DBRS Comments on State Street Corporation’s 1Q13 Earnings - Sr. at AA (low)
Banking OrganizationsDBRS, Inc. (DBRS) has today commented on the 1Q13 earnings of State Street Corporation (State Street or the Company). DBRS rates the Company’s Issuer & Senior Debt at AA (low) with a Stable trend.
State Street reported net income available to common shareholders of $455 million for the first quarter, down from $468 million in 4Q12, but up from $417 million in 1Q12. On an operating basis, State Street reported net income available to common shareholders of $443 million for the quarter, down from $521 million in 4Q12, but up from $410 million in 1Q12.
Higher equity markets, stronger foreign exchange trading, and solid expense control (excluding seasonality related to equity incentive compensation for retirement-eligible employees and payroll taxes of $118 million) resulted in positive operating leverage of 145 basis points sequentially. For the quarter, State Street won $223 billion in asset servicing mandates and had $5 billion in net inflows in SSgA, the Company’s asset management business. The Company noted that pipelines remain strong and well-diversified.
During the quarter, assets under custody increased 4.4% to $18.6 trillion, while assets under management increased 4.3% to $2.2 trillion. While investors’ risk appetite increased early in the first quarter, management noted that risk appetite moderated towards the end of the quarter, albeit still at a higher level seen in prior years. Unlike the other trust banks, State Street’s deposit balances increased during the quarter, which contributed to the five basis point sequential quarter decline in the net interest margin to 1.31%.
Operating revenue increased modestly during the quarter to $2.47 billion, as broad-based growth in fee revenues offset lower net interest revenue.
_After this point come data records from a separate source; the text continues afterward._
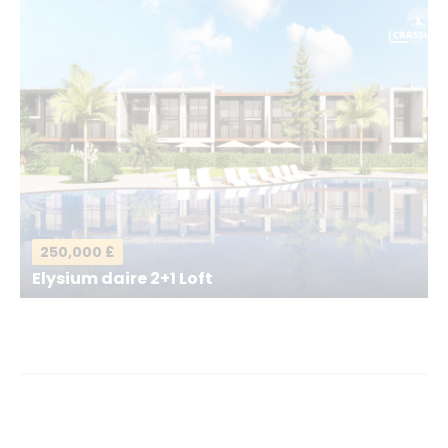
E-postanız
*
Mesajınız
*
250,000 £
Elysium daire 2+1 Loft
Mesajı gönder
Core total asset servicing and asset management fees were up slightly sequentially benefitting from higher equity markets, net new business wins, and higher transaction volumes, which more than offset weaker performance fees within asset management. Positively, market-driven revenues increased during the quarter. Specifically, foreign-exchange trading revenue increased 24% to $146 million reflecting higher volumes and volatility. Meanwhile, securities finance revenue increased over 5% to $78 million driven by slightly higher volumes. However, net interest revenues decreased by 3.8% to $577 million, as average earning asset growth was more than offset by margin pressure and two fewer days in the quarter.
Operating expenses increased 5.7% to $1.8 billion during the quarter. However, excluding the aforementioned seasonal compensation expenses incurred in 1Q13, expenses would have declined by 1.2%. DBRS notes that the Company continues to execute well on its Business Operations and Information Technology Transformation program with State Street on track to deliver total incremental pre-tax savings in 2013 of approximately $220 million and a total of $575 million to $675 million by the end of 2015.
The $116.4 billion investment portfolio’s unrealized after-tax mark-to-market gain increased by $119 million to $817 million. Approximately 88% of the portfolio is rated AA or higher and the duration remained stable at a relatively conservative 1.7 years, although this is above the 1.5 years targeted by State Street. The Company noted that it purchased $4.5 billion of securities during the quarter with an average yield of 1.05%.
Following the Federal Reserve’s non-objection to State Street’s capital plan, the Company announced a $2.1 billion share repurchase plan and a $0.02 increase in its dividend to $0.26 per share. DBRS notes that among CCAR participants, State Street’s capital plan returns the most capital to shareholders, yet capital remains strong. The Company estimated its pro forma tier 1 common ratio under the most recent NPRs was 10.6% at quarter-end.
Notes:
All figures are in U.S. dollars unless otherwise noted.
[Amended on May the 23rd, 2014 to remove unnecessary disclosures.]